Ich habe alle bislang von Jana Revedin geschriebenen Bücher, die immer einige auto- bzw. familienbiografische Züge aufweisen, gelesen. Dieser hier dreht sich um ihre Mutter Renina, die vor ihrer Hochzeit Assistentin beiMartin Heidegger war. Verheiratet ist Renina mit dem Atomphysiker Fred, dem Neffen von Marlene Dietrich, der im NS-Regime einige zweifelhafte Forschungen betrieben hat. Der Missbrauch diverser Drogen wie Pervitin (heute besser als Crystal Meth bekannt) ist für ihn nicht einmal ein Kavaliersdelikt.
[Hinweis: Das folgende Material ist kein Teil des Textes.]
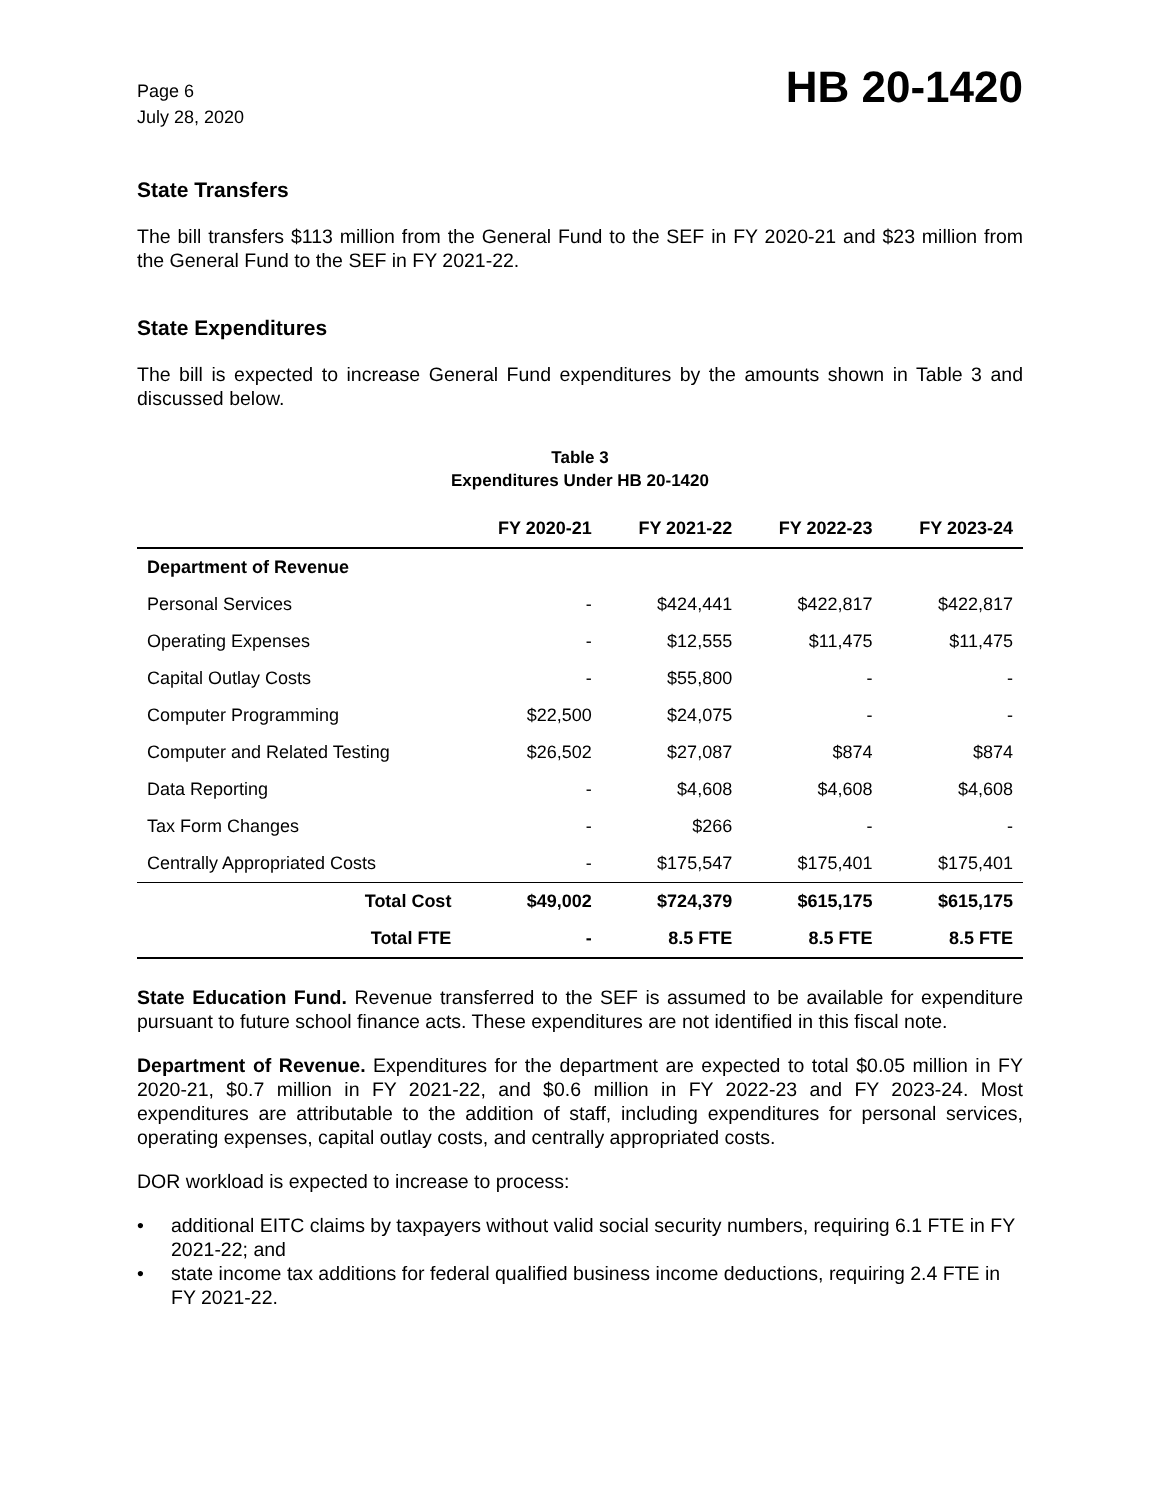Page 6
July 28, 2020
HB 20-1420
State Transfers
The bill transfers $113 million from the General Fund to the SEF in FY 2020-21 and $23 million from the General Fund to the SEF in FY 2021-22.
State Expenditures
The bill is expected to increase General Fund expenditures by the amounts shown in Table 3 and discussed below.
Table 3
Expenditures Under HB 20-1420
| | FY 2020-21 | FY 2021-22 | FY 2022-23 | FY 2023-24 |
| --- | --- | --- | --- | --- |
| Department of Revenue | | | | |
| Personal Services | - | $424,441 | $422,817 | $422,817 |
| Operating Expenses | - | $12,555 | $11,475 | $11,475 |
| Capital Outlay Costs | - | $55,800 | - | - |
| Computer Programming | $22,500 | $24,075 | - | - |
| Computer and Related Testing | $26,502 | $27,087 | $874 | $874 |
| Data Reporting | - | $4,608 | $4,608 | $4,608 |
| Tax Form Changes | - | $266 | - | - |
| Centrally Appropriated Costs | - | $175,547 | $175,401 | $175,401 |
| Total Cost | $49,002 | $724,379 | $615,175 | $615,175 |
| Total FTE | - | 8.5 FTE | 8.5 FTE | 8.5 FTE |
State Education Fund. Revenue transferred to the SEF is assumed to be available for expenditure pursuant to future school finance acts. These expenditures are not identified in this fiscal note.
Department of Revenue. Expenditures for the department are expected to total $0.05 million in FY 2020-21, $0.7 million in FY 2021-22, and $0.6 million in FY 2022-23 and FY 2023-24. Most expenditures are attributable to the addition of staff, including expenditures for personal services, operating expenses, capital outlay costs, and centrally appropriated costs.
DOR workload is expected to increase to process:
• additional EITC claims by taxpayers without valid social security numbers, requiring 6.1 FTE in FY 2021-22; and
• state income tax additions for federal qualified business income deductions, requiring 2.4 FTE in FY 2021-22.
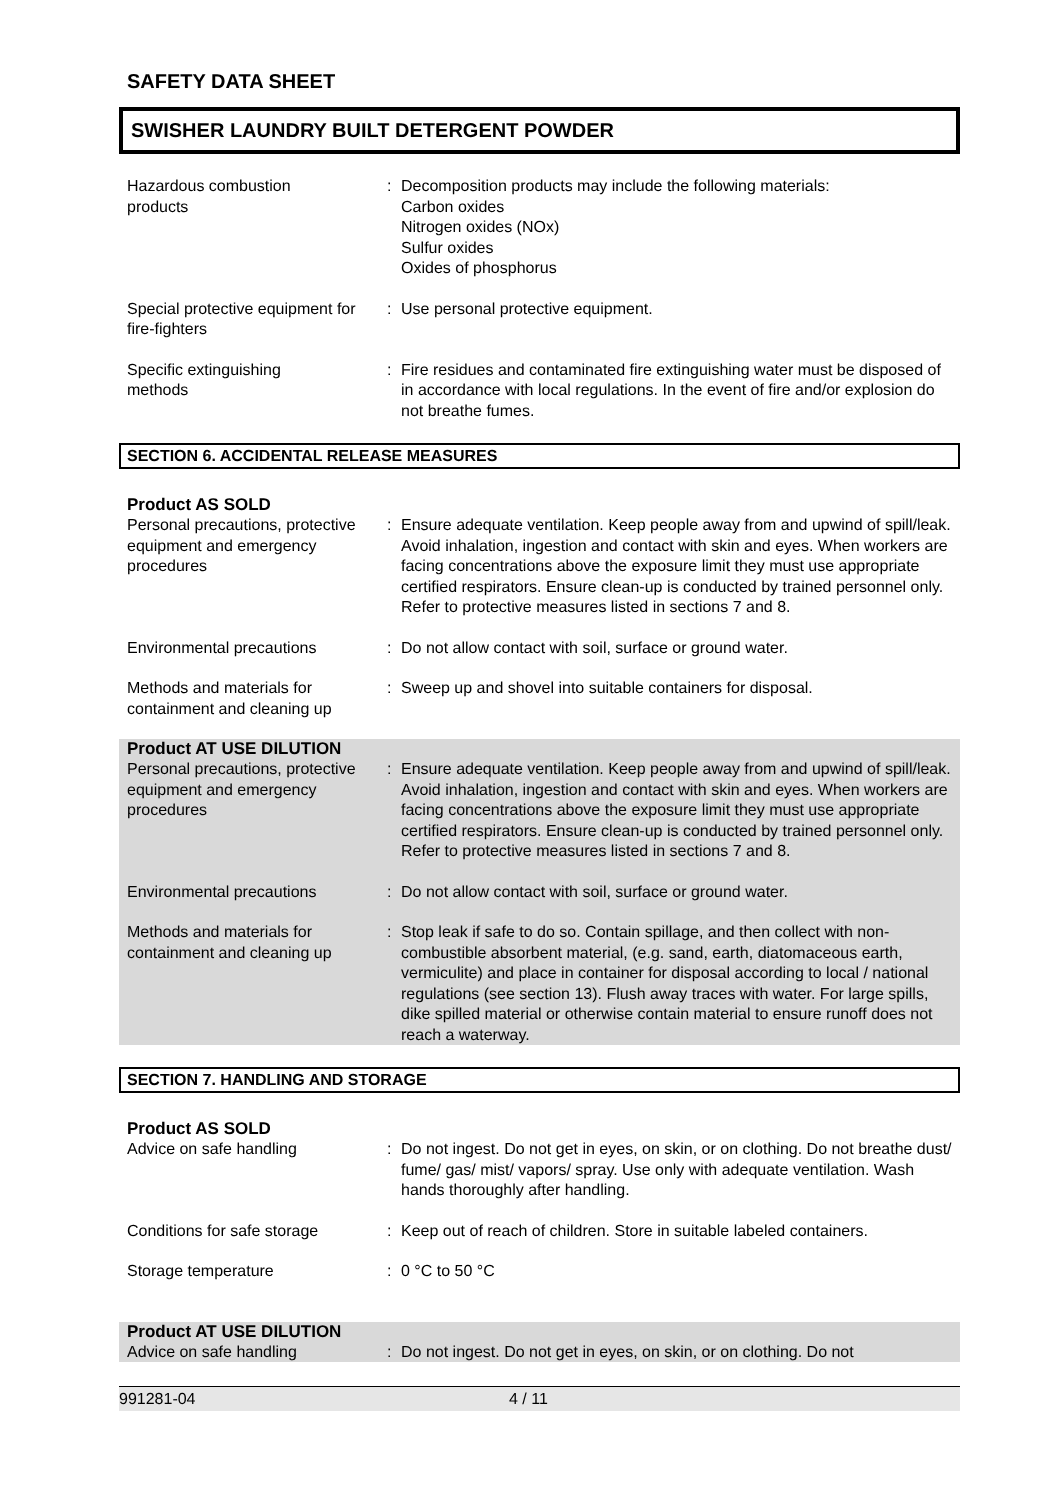SAFETY DATA SHEET
SWISHER LAUNDRY BUILT DETERGENT POWDER
Hazardous combustion
products
: Decomposition products may include the following materials:
Carbon oxides
Nitrogen oxides (NOx)
Sulfur oxides
Oxides of phosphorus
Special protective equipment for fire-fighters
: Use personal protective equipment.
Specific extinguishing
methods
: Fire residues and contaminated fire extinguishing water must be disposed of in accordance with local regulations. In the event of fire and/or explosion do not breathe fumes.
SECTION 6. ACCIDENTAL RELEASE MEASURES
Product AS SOLD
Personal precautions, protective equipment and emergency procedures
: Ensure adequate ventilation. Keep people away from and upwind of spill/leak. Avoid inhalation, ingestion and contact with skin and eyes. When workers are facing concentrations above the exposure limit they must use appropriate certified respirators. Ensure clean-up is conducted by trained personnel only. Refer to protective measures listed in sections 7 and 8.
Environmental precautions : Do not allow contact with soil, surface or ground water.
Methods and materials for containment and cleaning up
: Sweep up and shovel into suitable containers for disposal.
Product AT USE DILUTION
Personal precautions, protective equipment and emergency procedures
: Ensure adequate ventilation. Keep people away from and upwind of spill/leak. Avoid inhalation, ingestion and contact with skin and eyes. When workers are facing concentrations above the exposure limit they must use appropriate certified respirators. Ensure clean-up is conducted by trained personnel only. Refer to protective measures listed in sections 7 and 8.
Environmental precautions : Do not allow contact with soil, surface or ground water.
Methods and materials for containment and cleaning up
: Stop leak if safe to do so. Contain spillage, and then collect with non-combustible absorbent material, (e.g. sand, earth, diatomaceous earth, vermiculite) and place in container for disposal according to local / national regulations (see section 13). Flush away traces with water. For large spills, dike spilled material or otherwise contain material to ensure runoff does not reach a waterway.
SECTION 7. HANDLING AND STORAGE
Product AS SOLD
Advice on safe handling : Do not ingest. Do not get in eyes, on skin, or on clothing. Do not breathe dust/ fume/ gas/ mist/ vapors/ spray. Use only with adequate ventilation. Wash hands thoroughly after handling.
Conditions for safe storage : Keep out of reach of children. Store in suitable labeled containers.
Storage temperature : 0 °C to 50 °C
Product AT USE DILUTION
Advice on safe handling : Do not ingest. Do not get in eyes, on skin, or on clothing. Do not
991281-04 4 / 11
Renina wacht eines Morgens nackt zwischen einem ebensolchen, aber fremden Paar, mit Unterleibsschmerzen auf. Quasi zum Frühstück erfährt sie von ihrem Mann Fred, dass er sie mit Drogen gefügig gemacht und dem Paar als Lustobjekt zur Verfügung gestellt hat. Empört und verletzt verlangt sie von ihm die Scheidung. Doch wie es in den 1950er-Jahren üblich ist, ist das nicht so einfach. Als sie am selben Abend noch von Fred halb tot geprügelt wird, setzt ihre Familie Himmel und Hölle in Bewegung, um ihr zu helfen, Freds Tante Marlene Dietrich inklusive.

Meine Meinung:

Dieser Roman erzählt nicht nur einige Episoden aus Reninas Leben, sondern beleuchtet auch auf die soziale Stellung der Frau in den 1950er-Jahren, die Wirtschaftswunder hin oder her, voll von Arroganz und patriarchalischer Gewalt ist. Wenn der Roman durch die die heutige Brille gelesen wird, erzeugt er Kopfschütteln. Daher ist es notwendig, sich in die 1950er-Jahre zurückzuversetzen. Das Alter der Volljährigkeit liegt bei 21 Jahren. D.h. junge Frauen kommen aus der Abhängigkeit der Eltern in jene des Ehemanns, weil der die Vormundschaft von Gesetztes wegen übertragen bekommt. Denn der Ehemann verfügt nicht nur über ein etwaiges Vermögen seiner Frau, bestimmt über den Wohnsitz, erlaubt ihr arbeiten zu gehen oder eben auch nicht, sondern hat ihr gegenüber sogar ein Züchtigungsrecht, was so mancher Ehemann, wie Fred, auch für sich „in Anspruch“ nimmt.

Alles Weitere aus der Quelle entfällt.